Vivek Kumar
The debate on reservation paints Dalits and backward communities as devoid of merit
and upper castes as meritorious.
A high-profile business tycoon recently argued, "We compete with global companies and are primarily people-dependent. We've no alternative to hire the best talent available".
What about merit of the upper castes? Upper castes can be evaluated by assessing their performance on the basis of duties prescribed by the traditional social structure. Brahmins had the privilege of teaching, Kshatriyas of protecting all creatures and Vaishyas of living by commerce. Dalits can ask Brahmins that if they were so meritorious, why is half the country's population illiterate. If Kshatriyas were so meritorious, why did they fail to defend our borders from time to time?Shaka, Huns, Tartars, Mughals, Dutch and British defeated them and subjugated us. If Vaishyas were so meritorious why is India's trade and commerce in a shambles?
In the same vein, if Arjuna of Maha-bharata was so meritorious then why did Dronacharya demand Eklavya's thumb?
Returning to contemporary times, our low Human Development Index (HDI), 127 in a group of 174 countries, tells a story. In the Corruption Perception Index for the year 2004, India was ranked 90 in the group of 146 countries, according to the report of Transparency International in 2004 If meritorious economists and administrators manage the affairs of the country without any reservation, how are we so economically backward? Why do farmers commit suicide as if it were rural India's ritual? Why do we have hundreds and thousands of legal cases pending at higher levels of our meritorious judiciary?
Science and technology are consi-dered the realm of super speciality and kept out of the bounds of reservation in India. Professor Nian Chai Liu and his colleagues at the Shanghai Jio Tong University in China spent two years collating and analysing the output of 2,000 universities worldwide and published their results by ranking 500 universities. Only three universities and institutions from India figured in the top 500 — Indian Institute of Science at 260 and Indian Institutes of Technology at Kharagpur and Delhi, respectively, at 459 and 460. IIT Madras, Kanpur, Mumbai and Roorkee did not figure at all. There is, of course, no reservation for OBCs at these centres for learning. There is something intriguing about the relationship between merit, commitment and contributing to the nation. Why does career become more important than service to nation to many IITians and IIMians, who cannot wait to go abroad?

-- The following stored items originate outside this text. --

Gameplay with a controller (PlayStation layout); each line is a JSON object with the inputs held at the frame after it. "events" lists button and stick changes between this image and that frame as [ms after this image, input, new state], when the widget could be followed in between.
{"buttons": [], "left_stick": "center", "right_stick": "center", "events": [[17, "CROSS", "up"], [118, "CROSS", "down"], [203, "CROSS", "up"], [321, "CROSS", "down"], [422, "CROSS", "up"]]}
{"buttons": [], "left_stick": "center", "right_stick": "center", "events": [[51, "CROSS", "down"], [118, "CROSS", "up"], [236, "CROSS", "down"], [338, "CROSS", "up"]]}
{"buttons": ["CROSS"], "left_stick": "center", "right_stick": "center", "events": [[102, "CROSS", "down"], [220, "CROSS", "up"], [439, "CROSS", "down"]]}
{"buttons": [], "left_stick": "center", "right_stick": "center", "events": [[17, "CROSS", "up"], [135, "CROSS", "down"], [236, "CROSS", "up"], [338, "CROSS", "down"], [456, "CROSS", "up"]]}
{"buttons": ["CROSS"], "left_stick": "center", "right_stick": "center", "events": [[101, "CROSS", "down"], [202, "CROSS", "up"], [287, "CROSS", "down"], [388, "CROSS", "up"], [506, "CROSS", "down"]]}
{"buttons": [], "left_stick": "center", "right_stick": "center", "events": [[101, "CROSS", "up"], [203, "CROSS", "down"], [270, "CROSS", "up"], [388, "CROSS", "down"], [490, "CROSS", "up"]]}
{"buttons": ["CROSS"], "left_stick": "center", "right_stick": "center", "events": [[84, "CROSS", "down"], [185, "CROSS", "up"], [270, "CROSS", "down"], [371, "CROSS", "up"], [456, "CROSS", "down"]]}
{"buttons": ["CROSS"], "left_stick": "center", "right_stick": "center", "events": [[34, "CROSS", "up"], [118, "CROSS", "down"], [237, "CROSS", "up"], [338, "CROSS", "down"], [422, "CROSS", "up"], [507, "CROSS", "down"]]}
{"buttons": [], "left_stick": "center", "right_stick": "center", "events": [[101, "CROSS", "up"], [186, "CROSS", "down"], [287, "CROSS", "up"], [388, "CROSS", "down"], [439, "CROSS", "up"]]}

Let us look at the merit of doctors working in prestigious hospitals in the country. If Indian doctors and medical specialists are meritorious why do most VVIPs run away to foreign countries at the faintest hint of illness? Former prime minister Atal Behari Vajpayee, an ardent supporter of swadeshi, had to call an NRI orthopaedic surgeon for his knee operation.
Is it not logical to evaluate the merit of professionals passing out from private universities, engineering, medical and mana-gement colleges, where a seat can be bought for a few lakhs? Despite no reservation in sports, a nation of over a billion has failed to produce a single individual gold medalist in Olympics. Is it really a case of merito-cracy that all progenies of film
stars are given a chance to act and sing in films even as they lack experience? Are these cases of merit or pedigree reservation?
The private sector makes up just 0.7 per cent of world exports. If Indian industries are so meritocratic, why have they not produced a single global brand? Industrialists who call themselves meritorious have inherited their business from their parents. Almost no top industrialist is a first generation entrepreneur. Not surprisingly, a number of social scientists argue that rewards in the educational and economic system are not based on merit. Educational and occupational attainments are related to family background and a number of circumstantial parameters rather than talent and ability.
Hence, people with the same educational qualification do not get same kind of jobs and those in the same jobs do not get equal remuneration.
The writer teaches sociology at JNU.